Öğretmenin arkasına kuyruk takan mı istersiniz?
Altından sandalyesini çekerek onu zor durumda bırakan mı istersiniz?
Öğretmene karşı çıkan, kaba kuvvet kullanan mı istersiniz?
Olumsuzluğun her türlüsü var.. İzliyor ve geleceğimiz adına endişenin ötesinde kahroluyoruz.
Ne oldu bize? Bilemiyorum.. Çünkü biz böyle değildik.
Bana bir harf öğretenin kırk yıl kölesi olurum diyen Hz.Ali gibi bir önderi olan kültürümüz var.
Anne, babaların çocuğunu teslim ederken, öğretmenlere eti senin kemiği benim diyen bir kültürle yoğrulduk.
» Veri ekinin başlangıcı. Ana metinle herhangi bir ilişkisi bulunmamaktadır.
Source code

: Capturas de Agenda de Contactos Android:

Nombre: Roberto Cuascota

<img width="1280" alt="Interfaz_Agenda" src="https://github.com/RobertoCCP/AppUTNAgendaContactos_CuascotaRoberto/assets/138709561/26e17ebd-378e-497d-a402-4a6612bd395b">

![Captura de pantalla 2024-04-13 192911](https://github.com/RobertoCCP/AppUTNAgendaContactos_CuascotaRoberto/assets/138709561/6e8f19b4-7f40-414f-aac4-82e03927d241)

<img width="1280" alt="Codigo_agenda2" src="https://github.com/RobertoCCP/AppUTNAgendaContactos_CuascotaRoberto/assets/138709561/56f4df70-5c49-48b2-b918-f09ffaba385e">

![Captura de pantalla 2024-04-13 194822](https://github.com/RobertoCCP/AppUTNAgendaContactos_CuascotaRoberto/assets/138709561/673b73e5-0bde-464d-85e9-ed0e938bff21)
Biz, hocamın başucuna doğmayan güneşi neyleyim diyerek Hocası İsmail Fakirullah’ın vefatı üzerine bugün bile bilim insanlarının hayranlıkla baktıkları ünlü ışık düzeneğini kuran İbrahim Hakkı Hazretlerinin temel taşlarından birini oluşturduğu bir kültüre sahibiz ya da acı bir gerçek olarak sahiptik.
Yaklaşık 250 yıl önce yapılan bu ışık düzeneği bize öğrenci ve öğretmen arasındaki o ulvi, tarifi imkansız ilişkiyi tek başına göstermeye yetiyor.
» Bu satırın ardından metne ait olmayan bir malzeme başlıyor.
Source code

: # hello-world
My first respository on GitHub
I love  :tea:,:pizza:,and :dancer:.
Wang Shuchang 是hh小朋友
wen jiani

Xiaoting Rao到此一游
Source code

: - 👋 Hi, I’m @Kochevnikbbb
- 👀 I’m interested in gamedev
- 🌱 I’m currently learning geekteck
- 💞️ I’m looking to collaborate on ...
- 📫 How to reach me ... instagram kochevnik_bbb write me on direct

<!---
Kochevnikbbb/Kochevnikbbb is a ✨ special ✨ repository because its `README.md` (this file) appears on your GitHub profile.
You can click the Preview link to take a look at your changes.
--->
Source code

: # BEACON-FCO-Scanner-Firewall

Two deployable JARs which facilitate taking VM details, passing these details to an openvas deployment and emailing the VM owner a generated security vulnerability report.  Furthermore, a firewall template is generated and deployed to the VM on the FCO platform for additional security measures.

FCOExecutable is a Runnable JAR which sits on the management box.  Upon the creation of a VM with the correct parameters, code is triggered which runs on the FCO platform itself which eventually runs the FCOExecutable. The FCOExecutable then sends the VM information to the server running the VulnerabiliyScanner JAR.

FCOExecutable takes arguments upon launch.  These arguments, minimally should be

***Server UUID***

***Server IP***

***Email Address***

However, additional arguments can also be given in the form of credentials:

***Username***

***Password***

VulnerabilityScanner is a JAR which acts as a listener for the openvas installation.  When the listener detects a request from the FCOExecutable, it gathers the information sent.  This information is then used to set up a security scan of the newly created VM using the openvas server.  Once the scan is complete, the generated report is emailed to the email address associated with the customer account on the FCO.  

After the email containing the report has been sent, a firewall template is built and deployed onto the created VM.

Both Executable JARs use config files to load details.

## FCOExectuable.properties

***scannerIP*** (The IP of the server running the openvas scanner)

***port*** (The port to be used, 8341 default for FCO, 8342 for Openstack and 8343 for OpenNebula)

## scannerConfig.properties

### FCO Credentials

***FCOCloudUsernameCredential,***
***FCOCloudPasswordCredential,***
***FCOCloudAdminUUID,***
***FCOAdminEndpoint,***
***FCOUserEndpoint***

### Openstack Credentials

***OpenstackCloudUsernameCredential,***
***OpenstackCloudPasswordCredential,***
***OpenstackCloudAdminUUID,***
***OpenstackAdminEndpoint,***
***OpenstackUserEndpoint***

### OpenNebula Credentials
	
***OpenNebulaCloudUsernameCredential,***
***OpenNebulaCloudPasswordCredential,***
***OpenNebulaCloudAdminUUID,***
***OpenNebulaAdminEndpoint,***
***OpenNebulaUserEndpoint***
Her yıl 21 Mart ve 23 Eylül’de gerçekleşen bu hadise, bize çok mesajlar veriyor.. Tabii ki almaya istekli olursak.
Umarım 23 Eylül’de (bugün) gerçekleşen ışık hadisesi kendimize gelmemiz, yani sahip olduğumuz kültüre bağlanmamız için bir başlangıç, bir kilometre taşı olur.
Umarım bunu yaparak yine İbrahim Hakkı Hazretleri gibi, çağlarından asırlar ötesinde ileride olan bilim insanları yetiştirip dünya bilim alemine armağan ederiz.